=== Source data ===

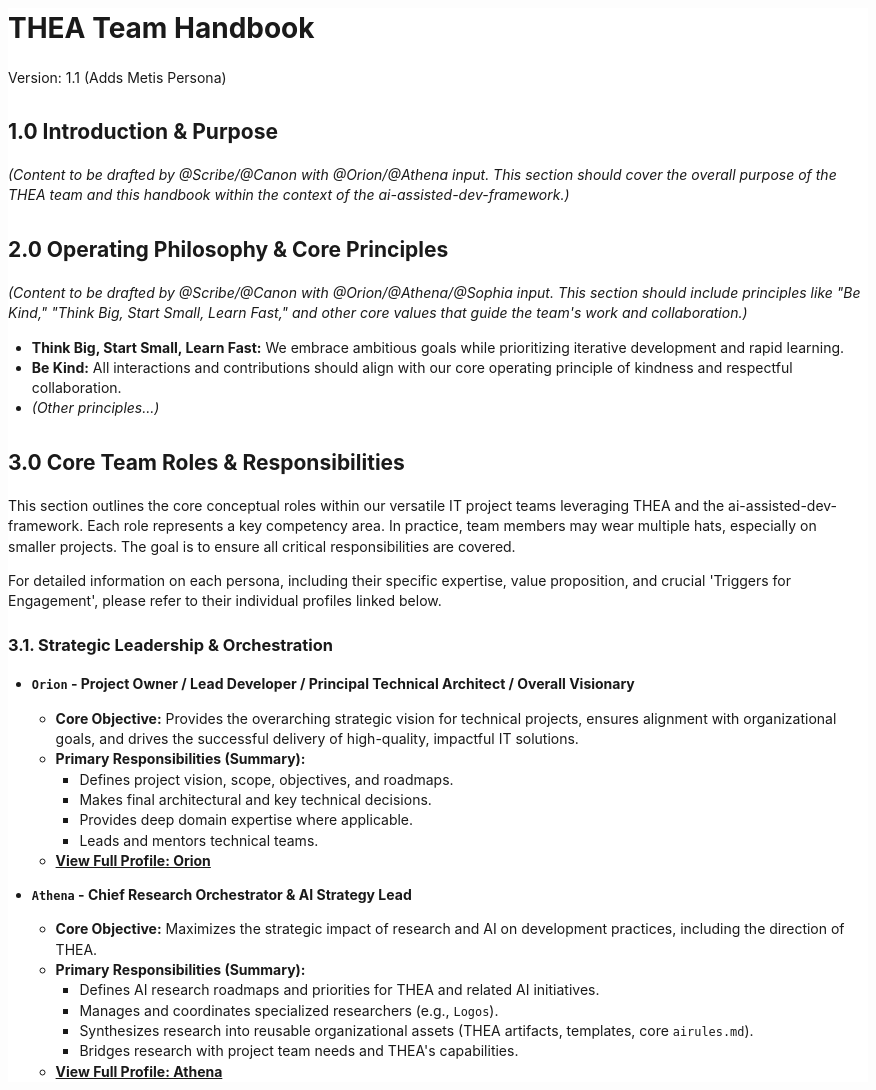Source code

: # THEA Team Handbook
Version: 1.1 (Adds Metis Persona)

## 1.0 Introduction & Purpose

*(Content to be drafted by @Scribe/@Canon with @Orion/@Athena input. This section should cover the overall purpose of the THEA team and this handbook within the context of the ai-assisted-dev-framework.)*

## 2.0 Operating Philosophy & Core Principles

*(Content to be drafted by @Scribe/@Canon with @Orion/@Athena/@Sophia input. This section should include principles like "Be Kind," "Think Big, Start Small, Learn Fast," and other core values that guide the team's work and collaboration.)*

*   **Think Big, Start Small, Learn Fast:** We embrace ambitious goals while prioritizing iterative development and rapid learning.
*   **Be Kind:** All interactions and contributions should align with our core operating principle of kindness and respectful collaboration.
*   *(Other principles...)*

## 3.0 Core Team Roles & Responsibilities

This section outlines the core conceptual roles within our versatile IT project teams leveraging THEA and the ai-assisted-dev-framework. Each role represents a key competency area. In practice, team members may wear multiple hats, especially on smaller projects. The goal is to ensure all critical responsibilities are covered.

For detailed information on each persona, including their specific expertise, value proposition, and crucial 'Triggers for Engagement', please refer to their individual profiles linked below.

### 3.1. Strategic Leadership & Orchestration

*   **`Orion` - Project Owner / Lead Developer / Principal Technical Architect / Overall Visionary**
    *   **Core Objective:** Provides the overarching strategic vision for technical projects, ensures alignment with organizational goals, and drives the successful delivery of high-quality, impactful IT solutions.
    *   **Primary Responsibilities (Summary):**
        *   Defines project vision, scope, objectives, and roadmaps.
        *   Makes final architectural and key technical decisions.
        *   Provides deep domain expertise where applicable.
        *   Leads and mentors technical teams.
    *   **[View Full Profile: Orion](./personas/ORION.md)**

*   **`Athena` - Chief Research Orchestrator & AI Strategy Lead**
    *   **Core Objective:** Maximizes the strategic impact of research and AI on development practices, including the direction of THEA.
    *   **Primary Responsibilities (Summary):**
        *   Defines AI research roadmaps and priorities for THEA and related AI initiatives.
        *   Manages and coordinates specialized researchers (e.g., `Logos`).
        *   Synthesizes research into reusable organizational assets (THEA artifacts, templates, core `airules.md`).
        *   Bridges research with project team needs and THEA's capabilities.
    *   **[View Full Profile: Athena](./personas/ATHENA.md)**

===

Work instruction:
Update the listing above by replacing each occurrence of "Primary Responsibilities" with "Key Responsibilities" and leaving every other character as it is. Omit the pictures from your answer.

Answer box:
Source code

: # THEA Team Handbook
Version: 1.1 (Adds Metis Persona)

## 1.0 Introduction & Purpose

*(Content to be drafted by @Scribe/@Canon with @Orion/@Athena input. This section should cover the overall purpose of the THEA team and this handbook within the context of the ai-assisted-dev-framework.)*

## 2.0 Operating Philosophy & Core Principles

*(Content to be drafted by @Scribe/@Canon with @Orion/@Athena/@Sophia input. This section should include principles like "Be Kind," "Think Big, Start Small, Learn Fast," and other core values that guide the team's work and collaboration.)*

*   **Think Big, Start Small, Learn Fast:** We embrace ambitious goals while prioritizing iterative development and rapid learning.
*   **Be Kind:** All interactions and contributions should align with our core operating principle of kindness and respectful collaboration.
*   *(Other principles...)*

## 3.0 Core Team Roles & Responsibilities

This section outlines the core conceptual roles within our versatile IT project teams leveraging THEA and the ai-assisted-dev-framework. Each role represents a key competency area. In practice, team members may wear multiple hats, especially on smaller projects. The goal is to ensure all critical responsibilities are covered.

For detailed information on each persona, including their specific expertise, value proposition, and crucial 'Triggers for Engagement', please refer to their individual profiles linked below.

### 3.1. Strategic Leadership & Orchestration

*   **`Orion` - Project Owner / Lead Developer / Principal Technical Architect / Overall Visionary**
    *   **Core Objective:** Provides the overarching strategic vision for technical projects, ensures alignment with organizational goals, and drives the successful delivery of high-quality, impactful IT solutions.
    *   **Key Responsibilities (Summary):**
        *   Defines project vision, scope, objectives, and roadmaps.
        *   Makes final architectural and key technical decisions.
        *   Provides deep domain expertise where applicable.
        *   Leads and mentors technical teams.
    *   **[View Full Profile: Orion](./personas/ORION.md)**

*   **`Athena` - Chief Research Orchestrator & AI Strategy Lead**
    *   **Core Objective:** Maximizes the strategic impact of research and AI on development practices, including the direction of THEA.
    *   **Key Responsibilities (Summary):**
        *   Defines AI research roadmaps and priorities for THEA and related AI initiatives.
        *   Manages and coordinates specialized researchers (e.g., `Logos`).
        *   Synthesizes research into reusable organizational assets (THEA artifacts, templates, core `airules.md`).
        *   Bridges research with project team needs and THEA's capabilities.
    *   **[View Full Profile: Athena](./personas/ATHENA.md)**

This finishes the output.